研究課題
本研究において打ち立てた以下2点の化学設計指針に従って、研究計画におけるロードマップに設定したとおり、「有望物質の探索」に取り組み、また同時進行で研究の次段階ステージとなる「薄膜試料作製」の本格実施のための準備を行った。・高対称性結晶(具体的にはペロブスカイト型構造)中に意図的に「非結合性軌道」を導入し、適切なバンドギャップと、p型にもn型にもドーピングが可能な電子状態を実現する。・高効率化に不可欠な直接遷移型にするために、長周期構造を利用したバンドの折りたたみを利用する。その結果、SrHfS3と同型のペロブスカイト構造を有するBaZrS3を作製してバンドギャップを見積もったところ、狙い通り、SrHfS3よりも小さくなり、1.85 eVであることを明らかにした。そして、第一原理計算で吸収係数を計算したところ、光吸収層としては理想的な10^6 cm^-1に達することが示唆された。
2: おおむね順調に進展している
同型構造を有するBaZrS3が新たな有望物質であることを見いだすことができている。また、研究の次段階ステージとなる「薄膜試料作製」実験の本格実施のための準備についても順調であり、2022年度の早い段階で実際に着手開始できるところまで到達している。
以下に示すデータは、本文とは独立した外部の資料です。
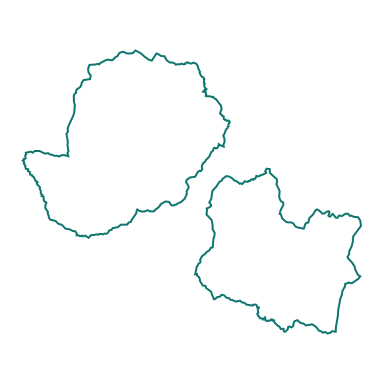 Ubalá, Cundinamarca, Colombia (Natural Earth projection)
{"feature_id": "7082276B3208116605104", "entity_name": "Ubalá", "entity_type": "district", "adm_level": 2, "iso_a3": "COL", "parent_name": "Colombia", "parent_adm1": "Cundinamarca", "projection": "natural_earth1", "projection_center": [-73.441, 4.757], "detail": "fine", "context": "isolated", "style": "outline", "palette": "teal", "viewbox_px": 384, "rotation_deg": 0, "n_neighbors": 0, "source": "geoboundaries", "source_scale": "gbopen_adm2", "svg_char_len": 5933}
<svg xmlns="http://www.w3.org/2000/svg" viewBox="0 0 384 384"><path d="M156.4,53.6L151.8,60.6L148.8,59.7L144.7,56.8L140.7,53.2L135.5,50.5L133.0,53.0L130.5,53.5L126.1,53.3L124.3,52.1L122.2,51.8L119.4,53.0L117.5,56.1L115.3,57.3L112.6,60.1L111.3,60.3L108.2,59.6L105.7,60.2L100.6,62.9L99.1,64.4L98.0,63.8L95.5,64.5L89.5,64.9L88.2,68.2L88.2,70.1L88.6,72.5L90.7,75.7L90.0,79.1L83.5,80.1L81.7,83.0L81.2,85.3L80.2,87.1L76.8,89.4L76.1,90.8L76.1,92.8L74.9,93.5L73.8,95.7L73.9,101.5L74.9,105.4L74.2,112.8L73.2,115.8L68.8,125.3L67.6,128.7L68.0,131.6L66.5,133.8L67.9,142.3L67.4,145.0L68.5,151.1L67.4,153.0L68.3,156.2L64.2,155.1L61.2,155.3L59.2,156.5L56.9,155.7L54.2,155.8L52.4,154.9L50.0,154.5L48.2,153.2L44.9,153.6L39.6,151.0L34.8,151.0L32.6,152.7L31.1,151.6L25.8,152.7L26.2,154.3L25.4,155.0L25.2,156.2L25.7,158.1L24.6,159.1L23.6,159.1L23.6,160.0L23.0,160.5L23.7,160.8L23.7,162.3L24.3,162.5L24.0,164.1L25.4,165.5L25.2,166.7L25.9,168.9L28.2,169.2L28.0,171.1L29.8,171.9L30.0,174.5L31.9,175.0L32.4,176.3L33.6,176.8L35.6,181.0L37.4,181.8L37.5,182.3L36.8,182.6L36.8,183.9L40.0,187.3L39.8,189.1L40.8,190.9L40.8,193.5L42.2,194.8L41.6,196.0L43.4,196.4L44.0,200.9L46.4,202.6L46.3,203.2L45.5,204.1L45.3,208.1L47.9,212.0L47.9,214.3L48.8,215.7L48.8,217.4L50.2,219.6L55.8,221.1L58.2,223.7L61.8,224.8L65.5,228.7L70.2,229.5L72.7,231.0L75.3,231.3L76.7,233.5L76.7,235.4L77.9,235.2L80.1,236.2L81.9,235.6L82.8,236.4L85.2,235.6L88.6,237.8L91.2,235.0L93.6,235.1L96.4,234.3L98.1,234.7L100.1,233.9L103.4,234.3L104.5,233.6L106.3,233.8L107.7,233.0L109.5,230.3L111.5,229.9L112.7,228.1L117.8,227.2L120.9,224.7L127.3,224.6L128.4,222.7L131.0,221.8L131.6,220.1L136.3,213.2L136.6,210.6L137.3,209.5L139.4,210.9L141.8,211.5L144.4,211.5L147.8,210.2L149.9,211.4L153.4,211.4L154.5,210.9L155.1,209.7L156.6,208.9L159.5,206.4L160.3,204.7L161.8,203.5L165.5,201.5L169.0,201.9L171.3,205.2L173.4,205.5L174.6,204.8L176.3,204.6L178.1,203.2L180.7,202.3L182.2,201.1L184.7,198.6L185.8,196.3L186.8,193.9L186.6,191.3L188.7,187.6L188.4,186.0L186.1,182.2L186.5,180.1L189.9,177.5L195.1,176.8L198.0,171.7L199.9,170.7L200.6,171.1L201.2,170.8L202.3,169.2L201.8,167.2L202.2,164.6L203.1,163.8L203.2,163.0L204.9,162.0L205.9,160.1L209.2,156.7L211.2,152.2L212.9,150.8L213.8,148.2L214.7,147.8L216.0,148.5L217.3,147.9L218.2,146.7L218.9,144.2L220.0,145.1L223.7,146.6L223.4,144.8L224.4,142.4L224.6,140.9L224.2,137.9L223.3,135.5L224.3,134.1L225.8,130.0L227.7,127.7L227.8,126.5L228.6,126.0L228.4,124.4L229.1,122.9L229.6,122.8L229.7,121.5L228.3,120.5L226.8,120.9L225.6,119.6L224.6,119.8L223.7,118.7L223.7,116.4L222.1,115.8L221.7,114.7L220.3,113.9L220.1,113.1L221.7,108.5L221.1,107.0L221.1,105.8L215.8,99.0L214.8,98.7L213.1,96.9L212.4,97.2L210.0,96.3L206.2,96.2L205.7,95.9L206.2,94.5L205.5,92.8L205.6,91.9L203.2,91.7L204.6,89.8L205.6,89.9L206.5,89.1L205.1,87.9L204.2,86.1L204.2,84.8L204.8,83.8L203.8,82.8L204.2,81.7L203.8,79.6L204.4,79.0L203.3,77.3L201.8,76.7L200.0,73.8L199.6,72.5L200.0,71.8L198.5,69.1L197.9,66.3L196.5,63.9L193.5,62.6L191.3,63.6L188.5,63.0L187.8,62.3L185.5,63.0L185.3,64.0L182.8,64.3L181.4,63.6L179.2,64.5L178.0,64.1L175.9,64.7L175.0,63.7L172.7,62.5L169.9,62.5L168.0,61.3L166.4,59.9L164.7,56.4L160.7,55.8L157.7,53.8L156.4,53.6ZM266.5,168.7L265.2,171.1L266.2,172.2L266.1,173.0L261.2,175.3L260.1,175.3L259.4,176.1L258.0,176.4L256.4,175.9L255.4,178.6L254.0,178.7L253.3,179.8L252.1,179.1L251.6,179.7L250.6,179.8L249.9,181.0L248.6,181.0L247.7,181.9L244.7,181.3L242.2,184.1L240.7,183.3L239.7,183.7L236.4,181.1L234.5,180.6L232.8,178.8L229.6,176.7L226.3,176.1L222.4,179.0L221.7,180.6L219.4,181.9L216.1,186.9L212.4,190.8L211.3,198.8L209.3,202.4L211.0,204.8L211.1,205.9L209.8,207.2L206.7,208.5L207.0,209.9L206.5,214.5L211.6,220.0L212.6,225.1L212.6,229.2L214.7,233.0L214.3,236.2L213.3,239.6L212.7,247.4L210.7,247.8L209.6,250.1L206.3,252.3L205.4,253.8L203.3,255.0L201.7,256.7L200.1,260.0L200.6,261.4L200.3,262.4L198.4,263.8L197.9,265.3L196.8,266.5L195.2,274.3L197.0,274.0L197.1,275.6L198.7,276.8L199.9,279.3L200.0,281.1L202.8,285.6L205.5,285.9L206.1,288.0L211.0,291.7L213.9,299.3L215.3,298.9L217.4,297.0L220.2,296.6L221.4,294.9L222.0,294.8L224.2,295.4L226.5,297.7L229.3,298.3L230.4,299.8L232.7,300.2L235.9,301.6L240.0,300.7L242.0,302.4L244.4,302.8L246.4,304.6L252.6,305.6L253.1,304.7L255.8,304.6L256.7,305.4L257.1,307.1L258.9,307.4L258.8,308.0L257.7,308.2L258.2,313.1L257.3,313.6L257.9,315.7L258.5,315.9L260.0,318.3L262.3,318.5L263.0,319.5L265.0,317.5L265.4,320.4L266.8,320.5L267.3,321.2L269.4,320.4L270.4,320.6L271.2,319.4L272.0,319.4L272.6,320.6L273.9,320.2L274.6,322.7L277.9,325.9L279.3,326.5L280.7,328.9L283.5,328.8L283.8,331.2L284.4,331.7L285.4,331.6L287.8,329.2L288.2,327.0L289.8,326.5L291.2,327.4L291.8,327.3L293.2,325.9L293.4,323.8L294.5,321.3L297.4,320.2L300.3,322.8L303.7,323.7L305.9,325.4L310.2,324.8L311.2,324.3L312.7,324.6L316.1,326.9L319.0,330.7L321.3,331.4L322.7,332.7L325.1,332.0L327.7,333.5L330.5,332.6L332.0,331.2L335.7,331.7L335.9,327.3L338.0,315.1L338.1,310.9L340.3,298.7L341.8,295.1L342.5,290.8L345.1,286.2L345.1,284.1L348.8,282.5L350.3,283.1L352.1,283.1L358.6,278.6L360.2,276.3L358.1,275.1L355.5,270.1L354.6,266.5L352.1,262.6L348.0,258.3L347.5,257.0L349.0,254.4L349.3,251.3L351.6,246.3L352.9,241.5L352.8,239.7L353.3,236.3L361.0,225.9L360.2,220.4L358.0,217.2L353.7,216.8L351.2,215.6L349.8,215.9L348.4,214.1L346.9,213.6L345.3,213.8L341.9,216.1L339.1,215.5L337.5,217.8L336.2,217.8L335.3,217.2L333.4,214.5L332.4,214.0L330.5,216.4L329.4,216.6L328.4,215.7L329.5,212.3L328.8,211.2L327.1,211.5L324.4,213.5L322.3,213.6L319.5,210.8L316.9,209.4L315.3,210.7L313.0,214.5L309.3,218.1L308.5,222.2L308.1,222.7L306.5,222.8L305.5,223.8L304.6,225.8L304.2,228.2L303.7,228.7L296.5,227.1L295.0,226.0L293.7,223.9L291.7,222.5L287.6,222.3L285.8,221.7L282.1,218.2L280.9,214.3L279.7,213.9L280.5,210.5L283.1,205.3L283.4,203.3L282.8,202.2L281.1,201.4L279.8,199.2L279.2,196.8L279.6,190.9L276.4,184.2L277.1,181.8L276.8,179.2L269.9,173.0L269.7,169.1L266.5,168.7Z" fill="none" stroke="#0f766e" stroke-width="2"/></svg>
・引き続き、設計指針に合致するペロブスカイト型カルコゲナイドおよび関連化合物を網羅的に合成し、第一原理計算を併用しながら、目的に合ったバンドギャップを有する有望物質候補の試料合成および評価を行う。・電子構造およびバンドギャップの絶対値の観点から見いだした有望物質に対して、p型にもn型にもドーピングが可能であることを実験的に実証する。・とくに太陽電池応用では、更なるバンドギャップ制御が必要不可欠であることから、CBMとVBMを決めている軌道に対して、適切で意図的なモディフィケーションを加える。・既に見いだしたSrHfS3やBaZrS3の薄膜合成実験を開始する。